=== The request ===
Write out every line of the records below exactly as it appears, leaving out the pictures.

### Available records ###

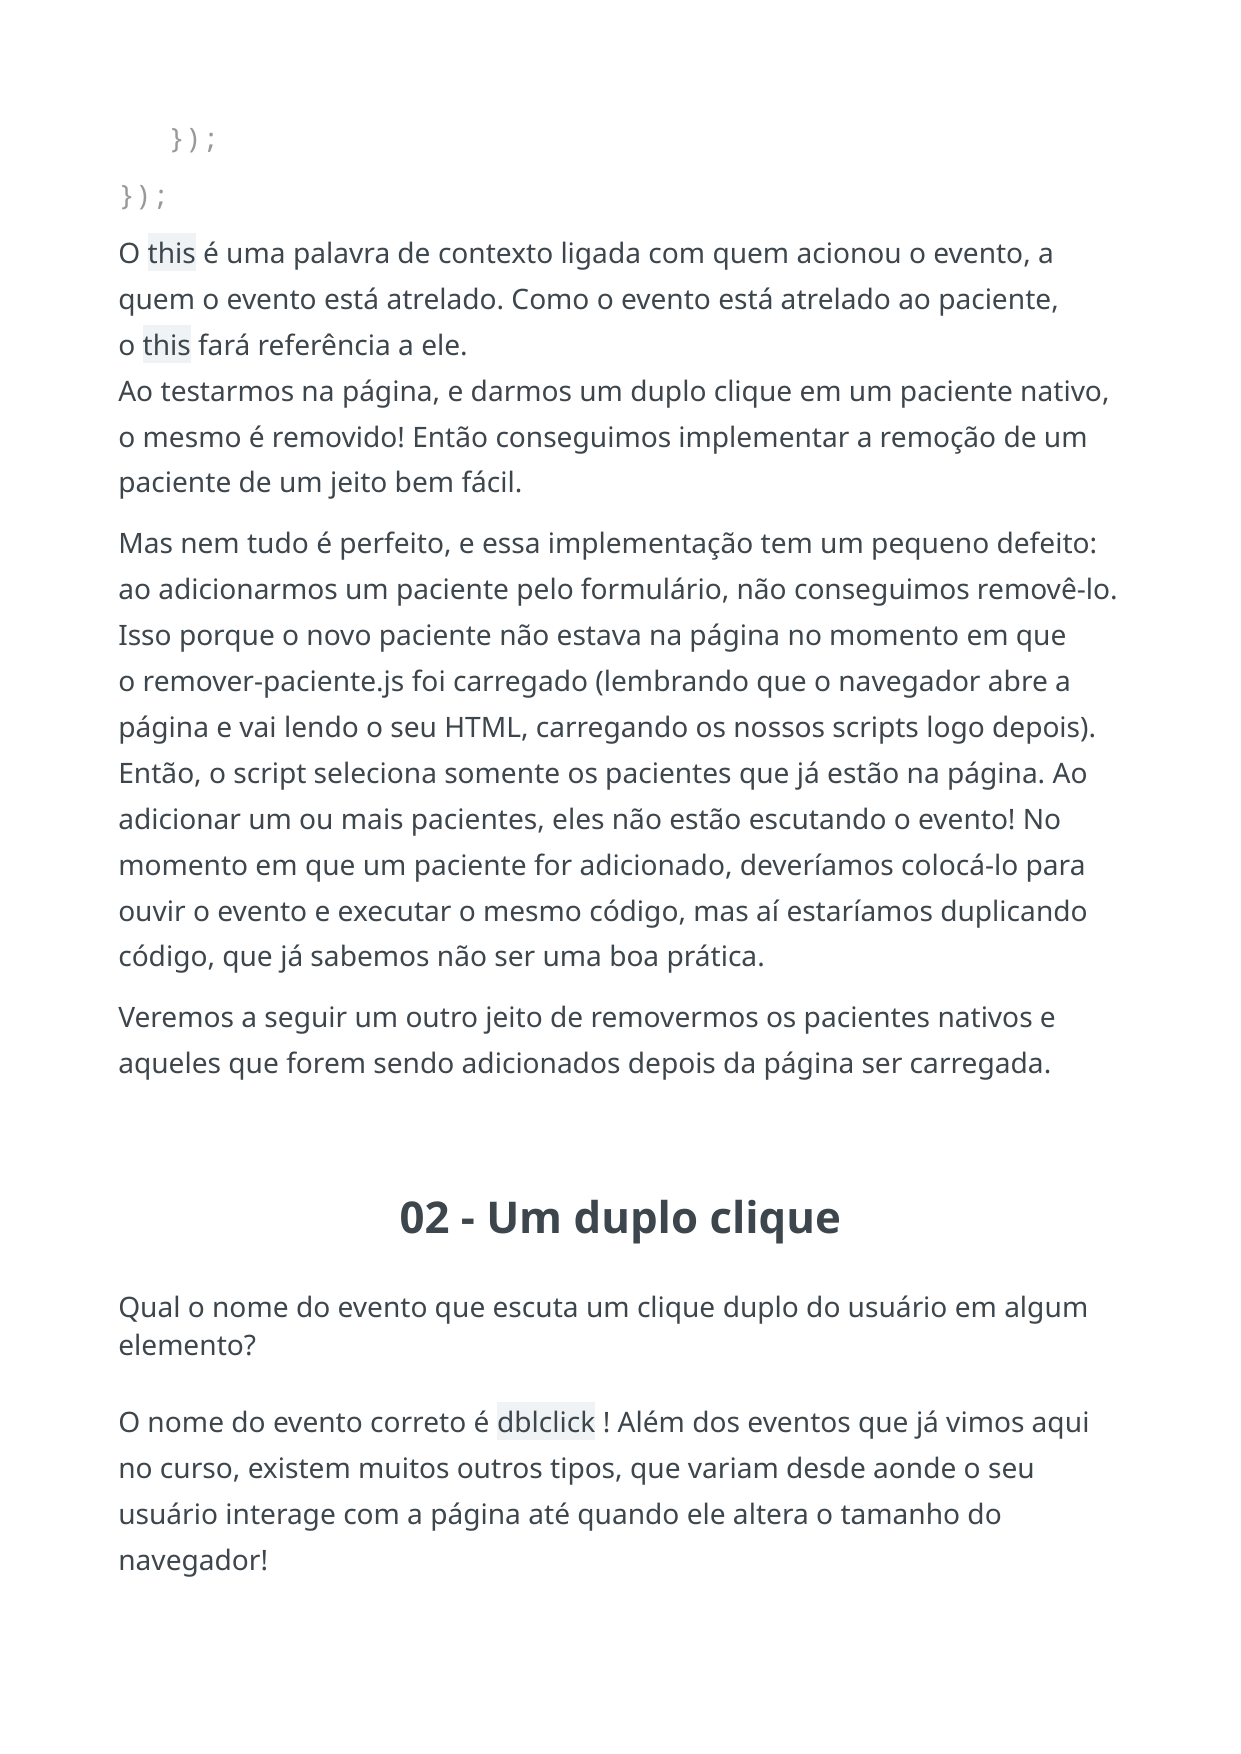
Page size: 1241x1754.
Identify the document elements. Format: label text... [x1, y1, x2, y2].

text }); [118, 118, 1122, 156]
text }); [118, 176, 1122, 214]
text Ao testarmos na página, e darmos um duplo clique em um paciente nativo, o mesmo é removido! Então conseguimos implementar a remoção de um paciente de um jeito bem fácil. [118, 371, 1122, 501]
text Veremos a seguir um outro jeito de removermos os pacientes nativos e aqueles que forem sendo adicionados depois da página ser carregada. [118, 997, 1122, 1082]
text Então, o script seleciona somente os pacientes que já estão na página. Ao adicionar um ou mais pacientes, eles não estão escutando o evento! No momento em que um paciente for adicionado, deveríamos colocá-lo para ouvir o evento e executar o mesmo código, mas aí estaríamos duplicando código, que já sabemos não ser uma boa prática. [118, 753, 1122, 975]
text O this é uma palavra de contexto ligada com quem acionou o evento, a quem o evento está atrelado. Como o evento está atrelado ao paciente, o this fará referência a ele. [118, 233, 1122, 363]
text Qual o nome do evento que escuta um clique duplo do usuário em algum elemento? [118, 1287, 1122, 1364]
text O nome do evento correto é dblclick ! Além dos eventos que já vimos aqui no curso, existem muitos outros tipos, que variam desde aonde o seu usuário interage com a página até quando ele altera o tamanho do navegador! [118, 1402, 1122, 1578]
text Mas nem tudo é perfeito, e essa implementação tem um pequeno defeito: ao adicionarmos um paciente pelo formulário, não conseguimos removê-lo. Isso porque o novo paciente não estava na página no momento em que o remover-paciente.js foi carregado (lembrando que o navegador abre a página e vai lendo o seu HTML, carregando os nossos scripts logo depois). [118, 523, 1122, 745]
subtitle 02 - Um duplo clique [118, 1186, 1122, 1246]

###

=== Response to this exercise ===
Page size: 1241x1754.
Identify the document elements. Format: label text... [x1, y1, x2, y2].

text }); [118, 118, 1122, 156]
text }); [118, 176, 1122, 214]
text Ao testarmos na página, e darmos um duplo clique em um paciente nativo, o mesmo é removido! Então conseguimos implementar a remoção de um paciente de um jeito bem fácil. [118, 371, 1122, 501]
text Veremos a seguir um outro jeito de removermos os pacientes nativos e aqueles que forem sendo adicionados depois da página ser carregada. [118, 997, 1122, 1082]
text Então, o script seleciona somente os pacientes que já estão na página. Ao adicionar um ou mais pacientes, eles não estão escutando o evento! No momento em que um paciente for adicionado, deveríamos colocá-lo para ouvir o evento e executar o mesmo código, mas aí estaríamos duplicando código, que já sabemos não ser uma boa prática. [118, 753, 1122, 975]
text O this é uma palavra de contexto ligada com quem acionou o evento, a quem o evento está atrelado. Como o evento está atrelado ao paciente, o this fará referência a ele. [118, 233, 1122, 363]
text Qual o nome do evento que escuta um clique duplo do usuário em algum elemento? [118, 1287, 1122, 1364]
text O nome do evento correto é dblclick ! Além dos eventos que já vimos aqui no curso, existem muitos outros tipos, que variam desde aonde o seu usuário interage com a página até quando ele altera o tamanho do navegador! [118, 1402, 1122, 1578]
text Mas nem tudo é perfeito, e essa implementação tem um pequeno defeito: ao adicionarmos um paciente pelo formulário, não conseguimos removê-lo. Isso porque o novo paciente não estava na página no momento em que o remover-paciente.js foi carregado (lembrando que o navegador abre a página e vai lendo o seu HTML, carregando os nossos scripts logo depois). [118, 523, 1122, 745]
subtitle 02 - Um duplo clique [118, 1186, 1122, 1246]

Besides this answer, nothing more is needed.